Enhanced Gut Microbiome Capacity for Protein Metabolism is Associated with Peanut Oral Immunotherapy Failure

Presented By: Mustafa Özçam

Peanut protein allergy is a life-threatening condition affecting 2% of the population in industrialized nations. As a leading cause of food-induced anaphylaxis, it was not treatable until the FDA approval of peanut oral immunotherapy (POIT) in 2020. While POIT has demonstrated efficacy in desensitizing patients to allergenic peanut proteins, remission—defined as the prolonged absence of clinical reactivity after treatment cessation—is observed in a smaller subset of approximately 20–30% of treated patients. Since the gut microbiome is linked to food allergy, we sought to identify fecal microbial predictors of POIT efficacy and develop mechanistic insights into treatment response.

We collected stool samples before, during, and at the end of treatment from children (n = 91)

undergoing POIT in the first double-blind, placebo-controlled, multicenter POIT clinical trial, and

performed 16S rRNA sequencing (n = 327), shotgun metagenomics (n = 184), and untargeted

metabolomics (n = 174). Our integrative multi-omics and machine learning (logistic regression)
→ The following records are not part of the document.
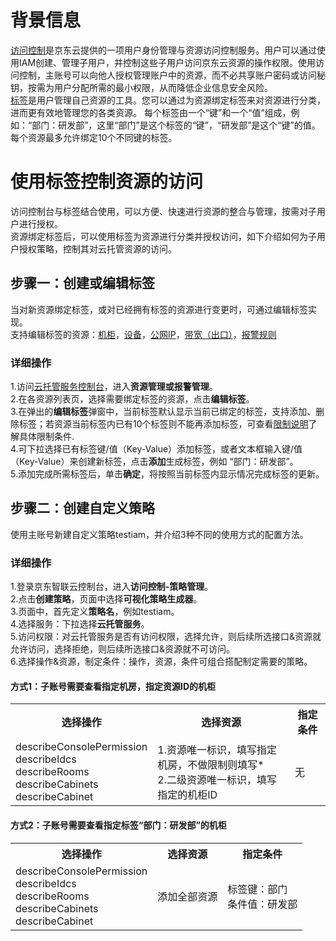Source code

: # 背景信息
[访问控制](https://docs.jdcloud.com/cn/iam/product-overview)是京东云提供的一项用户身份管理与资源访问控制服务。用户可以通过使用IAM创建、管理子用户，并控制这些子用户访问京东云资源的操作权限。使用访问控制，主账号可以向他人授权管理账户中的资源，而不必共享账户密码或访问秘钥，按需为用户分配所需的最小权限，从而降低企业信息安全风险。</br>
[标签](https://docs.jdcloud.com/cn/tag-service/product-overview)是用户管理自己资源的工具。您可以通过为资源绑定标签来对资源进行分类，进而更有效地管理您的各类资源。 每个标签由一个“键”和一个“值”组成，例如：“部门：研发部”，这里“部门”是这个标签的“键”，“研发部”是这个“键”的值。 每个资源最多允许绑定10个不同键的标签。</br>
# 使用标签控制资源的访问
访问控制台与标签结合使用，可以方便、快速进行资源的整合与管理，按需对子用户进行授权。</br>
资源绑定标签后，可以使用标签为资源进行分类并授权访问，如下介绍如何为子用户授权策略，控制其对云托管资源的访问。</br>
## 步骤一：创建或编辑标签
当对新资源绑定标签，或对已经拥有标签的资源进行变更时，可通过编辑标签实现。</br>
支持编辑标签的资源：[机柜](View-Cabinet-List.md)，[设备](View-Device-List.md)，[公网IP](View-ipAddress-List.md)，[带宽（出口）](View-Bandwidth-List.md)，[报警规则](View-Alarm-Rules.md)</br>
### 详细操作
1.访问[云托管服务控制台](https://ccs-console.jdcloud.com/cabinet/list)，进入**资源管理或报警管理**。</br>
2.在各资源列表页，选择需要绑定标签的资源，点击**编辑标签**。</br>
3.在弹出的**编辑标签**弹窗中，当前标签默认显示当前已绑定的标签，支持添加、删除标签；若资源当前标签内已有10个标签则不能再添加标签，可查看[限制说明](https://docs.jdcloud.com/cn/tag-service/restrictions)了解具体限制条件.</br>
4.可下拉选择已有标签键/值（Key-Value）添加标签，或者文本框输入键/值（Key-Value）来创建新标签，点击**添加**生成标签，例如 “部门：研发部”。</br>
5.添加完成所需标签后，单击**确定**，将按照当前标签内显示情况完成标签的更新。</br>
## 步骤二：创建自定义策略
使用主账号新建自定义策略testiam，并介绍3种不同的使用方式的配置方法。
### 详细操作
1.登录京东智联云控制台，进入**访问控制-策略管理**。</br>
2.点击**创建策略**，页面中选择**可视化策略生成器**。</br>
3.页面中，首先定义**策略名**，例如testiam。</br>
4.选择服务：下拉选择**云托管服务**。</br>
5.访问权限：对云托管服务是否有访问权限，选择允许，则后续所选接口&资源就允许访问，选择拒绝，则后续所选接口&资源就不可访问。</br>
6.选择操作&资源，制定条件：操作，资源，条件可组合搭配制定需要的策略。</br>
#### 方式1：子账号需要查看指定机房，指定资源ID的机柜

<table>
	<tr>
	    <th>选择操作</th>
	    <th>选择资源</th>
	    <th>指定条件</th>  
	</tr>
	<tr>
	    <td>describeConsolePermission</br>describeIdcs</br>describeRooms</br>describeCabinets</br>describeCabinet</td>
	    <td>1.资源唯一标识，填写指定机房，不做限制则填写*</br>2.二级资源唯一标识，填写指定的机柜ID</td>
	    <td>无</td>
	</tr>
</table>

#### 方式2：子账号需要查看指定标签“部门：研发部”的机柜
<table>
	<tr>
	    <th>选择操作</th>
	    <th>选择资源</th>
	    <th>指定条件</th>  
	</tr>
	<tr>
	    <td>describeConsolePermission</br>describeIdcs</br>describeRooms</br>describeCabinets</br>describeCabinet</td>
	    <td>添加全部资源</td>
	    <td>标签键：部门</br>条件值：研发部</td>
	</tr>
</table>
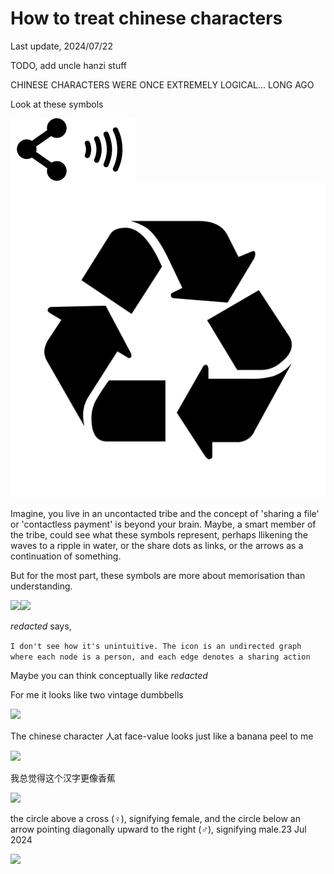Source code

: # How to treat chinese characters

Last update, 2024/07/22

TODO, add uncle hanzi stuff

CHINESE CHARACTERS WERE ONCE EXTREMELY LOGICAL... LONG AGO

Look at these symbols

<img src=.pix/share.svg><img src=.pix/contactless.svg><img src=.pix/recycle.svg>

Imagine, you live in an uncontacted tribe and the concept of 'sharing a file' or 'contactless payment' is beyond your brain. Maybe, a smart member of the tribe, could see what these symbols represent, perhaps llikening the waves to a ripple in water, or the share dots as links, or the arrows as a continuation of something.

But for the most part, these symbols are more about memorisation than understanding.

<img src=.pix/dumbbell.avif><img src=.pix/dumbbell1.avif>

_redacted_ says,

`I don't see how it's unintuitive. The icon is an undirected graph where each node is a person, and each edge denotes a sharing action`

Maybe you can think conceptually like _redacted_

For me it looks like two vintage dumbbells

<img src=".pix/ren_etymology.avif" style="width:200px; height: auto;">

The chinese character 人at face-value looks just like a banana peel to me

<img src=".pix/banana_peel.avif" style="width:410px; height: auto;">

我总觉得这个汉字更像香蕉

<img src=".pix/xin_dog.avif" style="width:410px; height: auto;">

 the circle above a cross (♀), signifying female, and the circle below an arrow pointing diagonally upward to the right (♂), signifying male.23 Jul 2024

<img src=".pix/cctv_bellow.avif" style="width:410px; height: auto;">
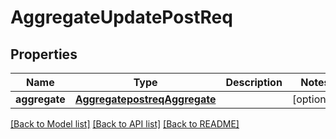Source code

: # AggregateUpdatePostReq

## Properties
Name | Type | Description | Notes
------------ | ------------- | ------------- | -------------
**aggregate** | [**AggregatepostreqAggregate**](AggregatepostreqAggregate.md) |  | [optional] 

[[Back to Model list]](../README.md#documentation-for-models) [[Back to API list]](../README.md#documentation-for-api-endpoints) [[Back to README]](../README.md)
analyses identified five microbial-derived secondary bile acid metabolites that were enriched at

baseline and predicted treatment efficacy (AUC = 0.71). Failure to induce disease remission was associated with a distinct fecal microbiome characterized by enhanced bile acid deconjugation, altered amino acid metabolism, and increased in vitro peanut peptide utilization. Thus, microbiome mechanisms of POIT failure may include depletion of immunomodulatory secondary bile and amino acids, as well as antigenic peanut peptides necessary to promote desensitization and remission.